Having run the query on the other engines, Google & Bing are on par (I use Google exclusively but should probably check Bing from time to time), Yahoo 2nd most useful (somewhat generic results, though), DDG 3rd (student projects in the search results vs. published papers in the other engine results, results that are overly broad) and Blekko the worst (it seems to just pump out results with one or two of the words I queried, no concept of relevance).

Slashtags are a way to build specific search domains. The easiest way to understand one is to build one for yourself.

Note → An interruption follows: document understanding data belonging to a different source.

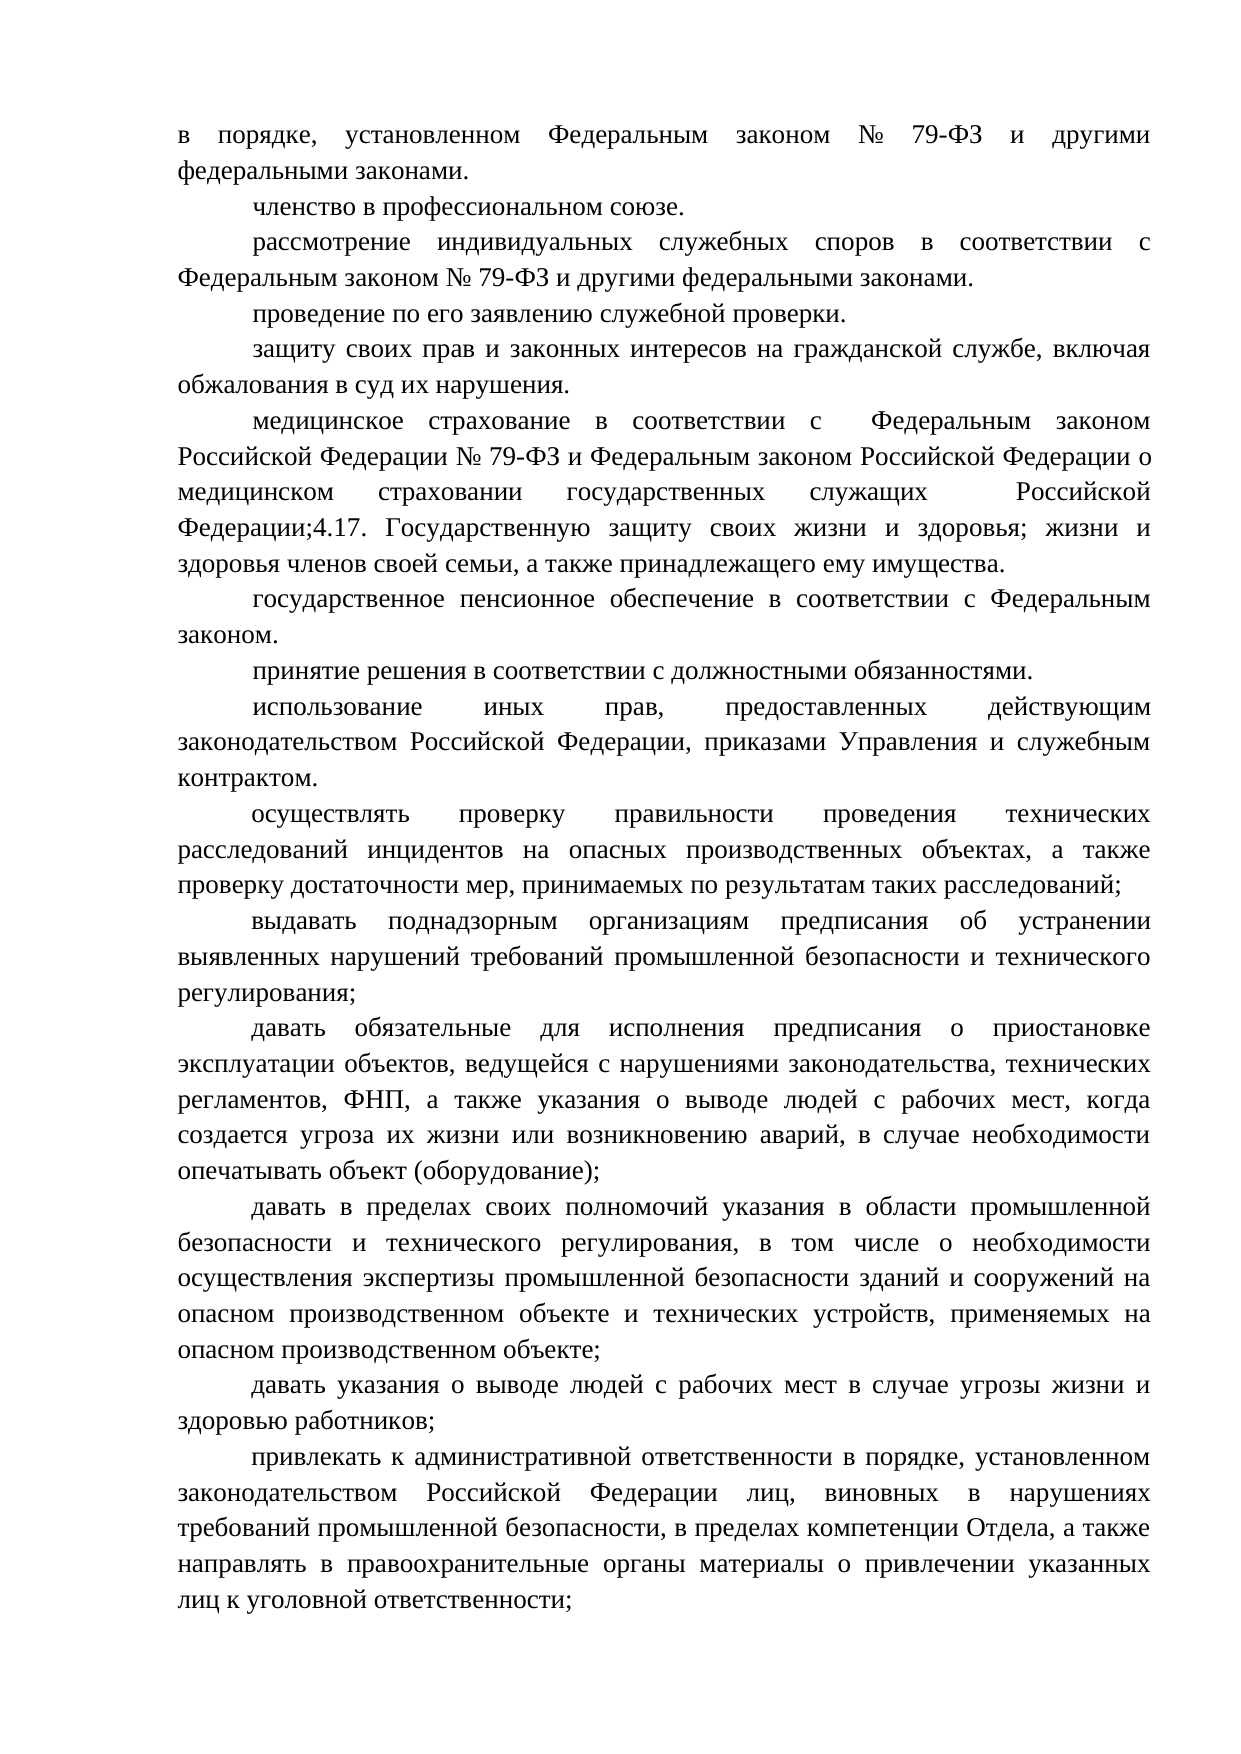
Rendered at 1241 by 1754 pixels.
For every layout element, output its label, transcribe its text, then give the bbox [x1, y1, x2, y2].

text давать указания о выводе людей с рабочих мест в случае угрозы жизни и здоровью работников; [177, 1369, 1152, 1436]
text выдавать поднадзорным организациям предписания об устранении выявленных нарушений требований промышленной безопасности и технического регулирования; [177, 904, 1152, 1007]
text рассмотрение индивидуальных служебных споров в соответствии с Федеральным законом № 79-ФЗ и другими федеральными законами. [177, 225, 1152, 292]
text принятие решения в соответствии с должностными обязанностями. [177, 654, 1152, 685]
text привлекать к административной ответственности в порядке, установленном законодательством Российской Федерации лиц, виновных в нарушениях требований промышленной безопасности, в пределах компетенции Отдела, а также направлять в правоохранительные органы материалы о привлечении указанных лиц к уголовной ответственности; [177, 1440, 1152, 1614]
text использование иных прав, предоставленных действующим законодательством Российской Федерации, приказами Управления и служебным контрактом. [177, 690, 1152, 792]
text давать в пределах своих полномочий указания в области промышленной безопасности и технического регулирования, в том числе о необходимости осуществления экспертизы промышленной безопасности зданий и сооружений на опасном производственном объекте и технических устройств, применяемых на опасном производственном объекте; [177, 1190, 1152, 1364]
text государственное пенсионное обеспечение в соответствии с Федеральным законом. [177, 583, 1152, 649]
text медицинское страхование в соответствии с Федеральным законом Российской Федерации № 79-ФЗ и Федеральным законом Российской Федерации о медицинском страховании государственных служащих Российской Федерации;4.17. Государственную защиту своих жизни и здоровья; жизни и здоровья членов своей семьи, а также принадлежащего ему имущества. [177, 404, 1152, 578]
text защиту своих прав и законных интересов на гражданской службе, включая обжалования в суд их нарушения. [177, 332, 1152, 399]
text осуществлять проверку правильности проведения технических расследований инцидентов на опасных производственных объектах, а также проверку достаточности мер, принимаемых по результатам таких расследований; [177, 797, 1152, 899]
text проведение по его заявлению служебной проверки. [177, 297, 1152, 328]
text давать обязательные для исполнения предписания о приостановке эксплуатации объектов, ведущейся с нарушениями законодательства, технических регламентов, ФНП, а также указания о выводе людей с рабочих мест, когда создается угроза их жизни или возникновению аварий, в случае необходимости опечатывать объект (оборудование); [177, 1011, 1152, 1185]
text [177, 118, 1152, 185]
text членство в профессиональном союзе. [177, 189, 1152, 221]
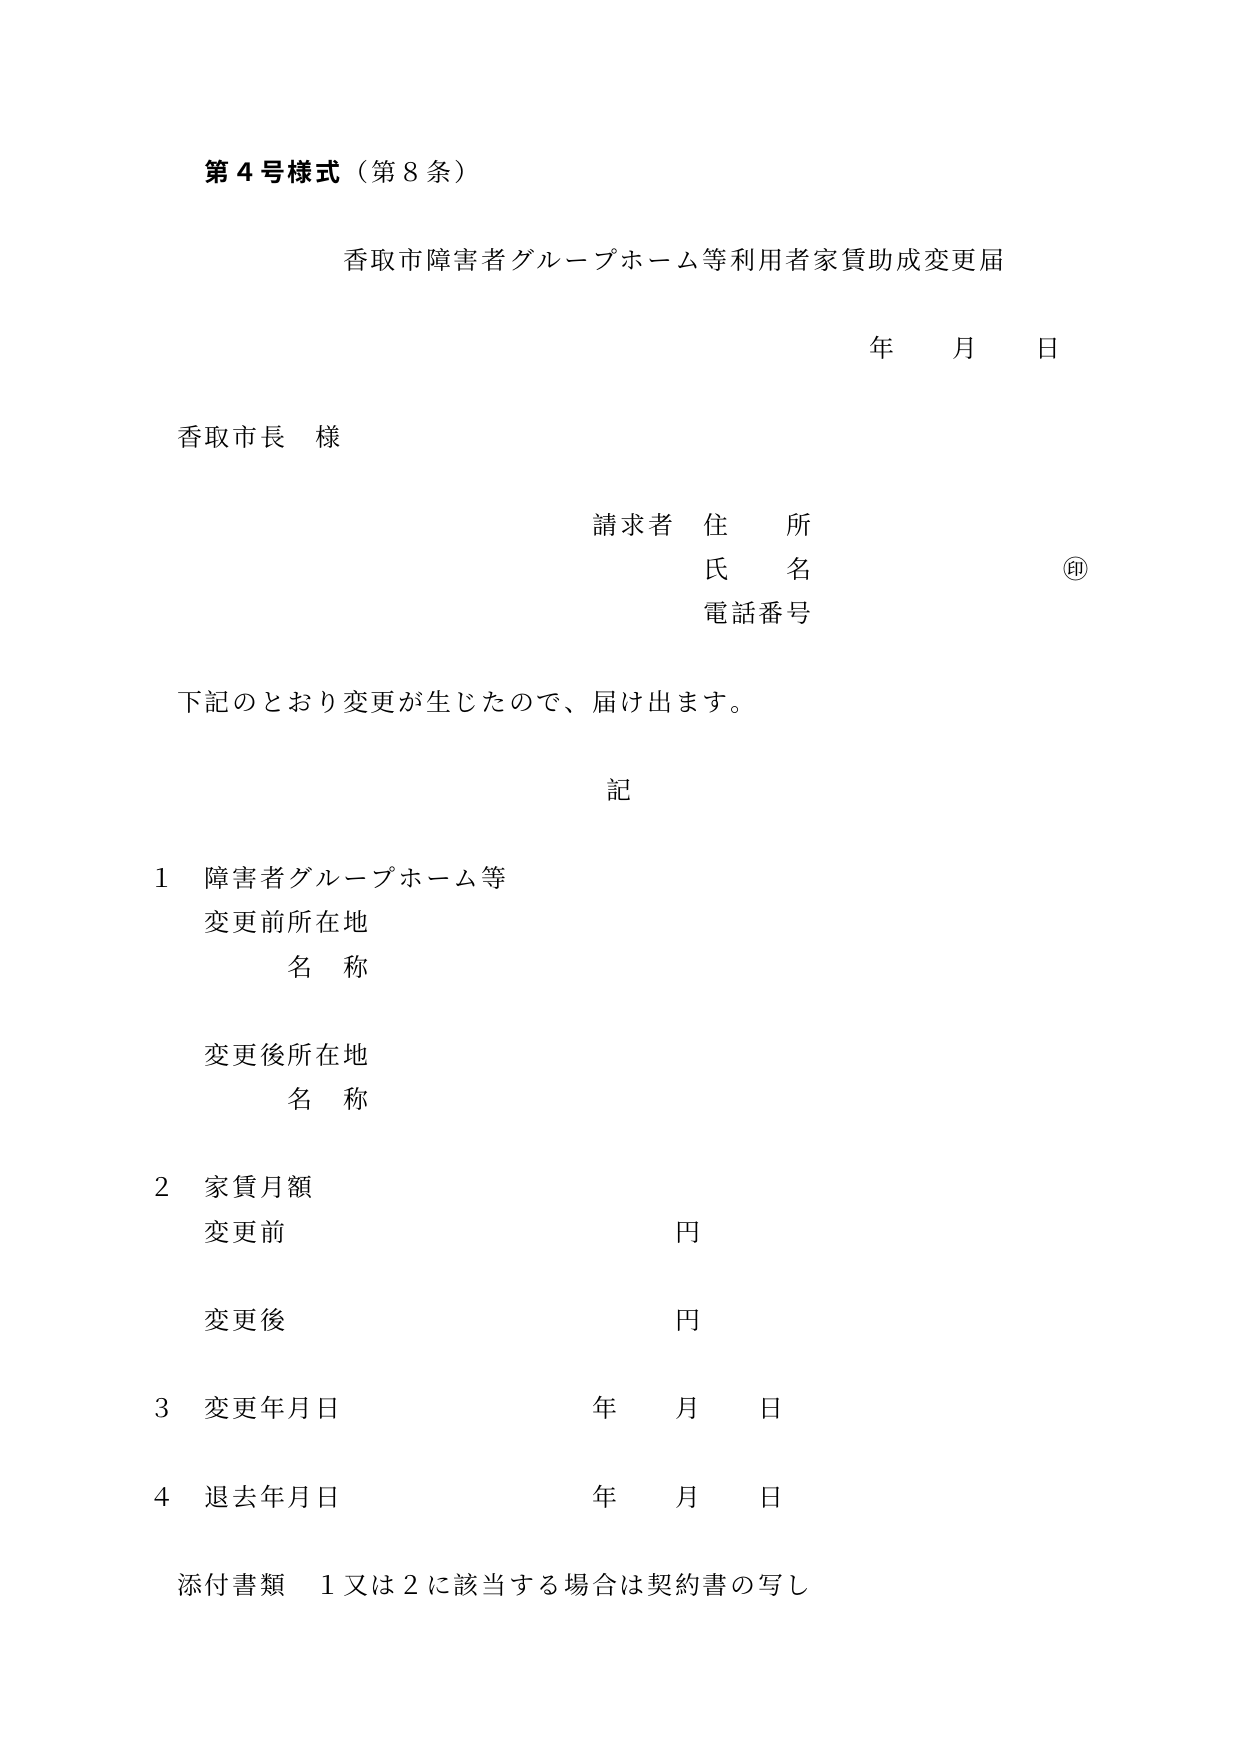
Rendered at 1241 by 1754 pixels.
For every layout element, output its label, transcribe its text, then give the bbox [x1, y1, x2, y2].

text 第４号様式（第８条） [149, 148, 1091, 192]
text ４ 退去年月日 年 月 日 [149, 1473, 1091, 1517]
text 氏 名 ㊞ [149, 546, 1091, 590]
text ２ 家賃月額 [149, 1164, 1091, 1208]
text 変更前 円 [149, 1208, 1091, 1252]
text 変更前所在地 [149, 899, 1091, 943]
text 添付書類 １又は２に該当する場合は契約書の写し [149, 1562, 1091, 1606]
text 名 称 [149, 1076, 1091, 1120]
text 下記のとおり変更が生じたので、届け出ます。 [149, 678, 1091, 722]
text １ 障害者グループホーム等 [149, 855, 1091, 899]
text 変更後 円 [149, 1297, 1091, 1341]
text 年 月 日 [149, 325, 1063, 369]
text 香取市障害者グループホーム等利用者家賃助成変更届 [149, 237, 1091, 281]
text 記 [149, 767, 1091, 811]
text 香取市長 様 [149, 413, 1091, 457]
text 変更後所在地 [149, 1032, 1091, 1076]
text ３ 変更年月日 年 月 日 [149, 1385, 1091, 1429]
text 電話番号 [177, 590, 1091, 634]
text 名 称 [149, 943, 1091, 987]
text 請求者 住 所 [177, 502, 1091, 546]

Example: I built myself a /objc slashtag that includes Apple's docs, Stackoverflow, Cocoadev.com, Mike Ash's blog, and a few other sources.

Now, when I go to blekko and search, say, "calendars /objc", I get only info about calendars in objective-c from those sources, and no noise.

Edit: I find this rather more useful than DDGs ! Syntax in that it's user-extensible, and lets me aggregate many site searches into one slashtag, rather than just punting me to a specific site's engine.

Some slashtags are filters. Other ones are a specific type of search. DDG uses ! in a somewhat similar fashion to /; for example, on blekko, adding /google does your search on google. Adding /python does your search on a list of 136 important Python websites. And you can volunteer to help edit the /python slashtag.